When Gov. Gray Davis spoke before the Federal Energy Regulatory Commission in San Diego on Nov. 14, he warned if ratepayers didn’t get satisfaction soon, furor over “unjust and unreasonable” rates over electricity would spark a ratepayer revolt.
The revolt, Davis said, could be similar to the outrage over property taxes that led to the passage of Proposition 13 in the 1970s.
At the time, the governor was careful to state he didn’t necessarily support such a ballot initiative and wasn’t aware of one before the voters.
Now the Foundation for Taxpayer and Consumer Rights, a Santa Monica-based watchdog group, may have exactly such a ballot initiative in mind.
The group is a nonprofit organization whose stated mission is to protect the interests of consumers and taxpayers. It embraces a wide variety of issues, including insurance reform, protection against utility rates, patient rights under managed care and protection against overbilling by credit card companies, hospitals, banks and utility services.
Planning Stages
Harvey Rosenfield, president and founder of the foundation, said efforts to launch the as-yet unnamed initiative would begin only if the Legislature or regulators don’t act to protect consumers , and he believes they won’t, he said.
“They usually don’t, because whenever they have to choose between the utilities and the public interest, they usually choose the utility companies. But we’ll give them one chance,” said Rosenfield, who authored Proposition 103, the auto insurance initiative approved by voters in 1998.

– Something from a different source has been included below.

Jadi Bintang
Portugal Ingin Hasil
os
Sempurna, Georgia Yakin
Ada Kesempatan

The initiative, if launched, would aim at preventing Californians from having to pay the high electricity rates San Diegans have seen over the summer, and which the rest of California might experience next summer, Rosenfield said.
The initiative would also re-regulate the utilities and require legislators to take decisive steps to prevent rates from climbing , steps such as expediting approval of new power plants, he said.
The consumer group had previously floated the idea of a ballot initiative.
Proposition 9 Author
Rosenfield was one of the authors of an earlier ballot initiative to rein in the cost of electricity, back when deregulation was just getting off the ground. Proposition 9, which sought to prevent utilities from passing their “stranded costs” onto consumers, was defeated in a landslide in 1998, he said.
Now, however, as people are getting a taste of unregulated electricity, the political climate seems to have shifted in his favor. Rosenfield predicts his new initiative would have a very good chance of passing.
Michael Shames, executive director of the Utility Consumers’ Action Network, was aware of Rosenfield’s pledge to file a ballot initiative if the state didn’t act. He wasn’t surprised, he said.
“It would be expected that someone would pursue an initiative on this point if the state took no action and if rates went up. So even if Harvey didn’t so act, I’m fairly confident that someone would,” he said.
Although UCAN doesn’t usually support the initiative process to create changes, he might be open to the idea if that’s what it takes to stop energy-rate gouging, Shames said.
The first step to qualify an initiative for the ballot , before circulating petitions to collect signatures , is to submit the initiative to the state attorney general’s office for a circulating title and summary description.
Nathan Barankin, a spokesman for state Attorney General Bill Lockyer, said neither Rosenfield’s initiative nor any others on power rates had come to the attorney general’s office.